すると、イリビィートの目線がフェンから俺にへと変わり、
「そんなこと絶対にさせないわ!」
どうやら標的が俺に移り変わってしまったらしい。
イリビィートは白尾を大剣から離すと、俺にものすごい速度で駆け向かってきた。
「やべぇ! 油断した!!」
フェンがイリビィートの背後を追うように走りだす。
だが、俺とイリビィートの距離差は残りごく僅かだ。 フェンが追いつく前に俺は攻撃されてしまうだろう。
痛いのは嫌だから、逃げるか。
そんなことを思って俺が逃げ出そうとした時だった。
俺に段々と距離を詰めてくる白い右脚に、一本の矢が飛び刺さり、
「!? …………うわぁぁああああっ!? あたしの白い脚がぁぁああああ!! ドンドン赤く染まっていくわぁぁああああっ!!!!」
イリビィートは血が垂れ流れる脚を見つめ苦しそうな顔で、その場に膝をつき俯き込んだ。
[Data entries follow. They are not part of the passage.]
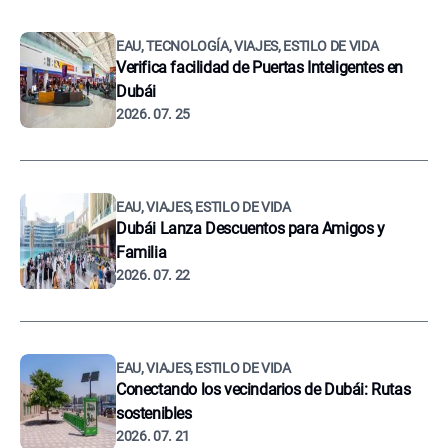
EAU, TECNOLOGÍA, VIAJES, ESTILO DE VIDA
Verifica facilidad de Puertas Inteligentes en
Dubái
2026. 07. 25
EAU, VIAJES, ESTILO DE VIDA
Dubái Lanza Descuentos para Amigos y
Familia
2026. 07. 22
EAU, VIAJES, ESTILO DE VIDA
Conectando los vecindarios de Dubái: Rutas
sostenibles
2026. 07. 21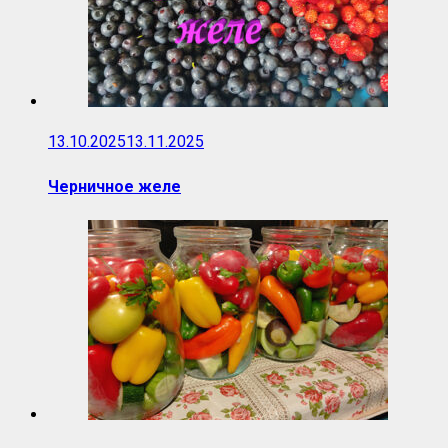
13.10.2025
13.11.2025
Черничное желе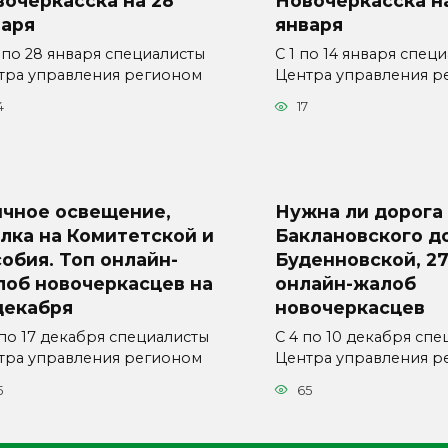
очеркасска на 28
Новочеркасска на
варя
января
 по 28 января специалисты
С 1 по 14 января спец
тра управления регионом
Центра управления р
4
17
ичное освещение,
Нужна ли дорога
лка на Комитетской и
Баклановского д
обия. Топ онлайн-
Буденновской, 27
лоб новочеркасцев на
онлайн-жалоб
декабря
новочеркасцев
 по 17 декабря специалисты
С 4 по 10 декабря сп
тра управления регионом
Центра управления р
5
65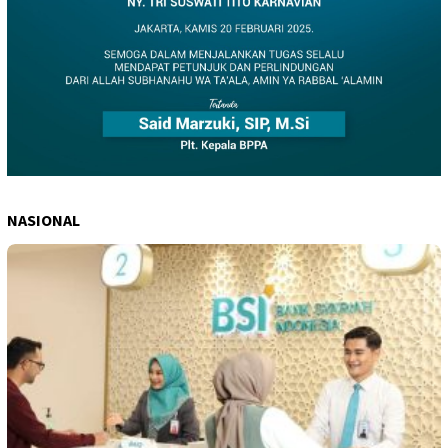
NASIONAL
その後イリビィートは、俯き込んだ顔を床から正面へと向けると……
「…………誰かしらぁ? あたしの美脚に傷をつけたのは……?? あぁ……コレは更に変身して再生能力を高めないと、一生傷が残ってしまうわね……」
アネータさんへニヤリと怪しげな笑みを浮かべるイリビィートの姿が、俺の瞳に映った。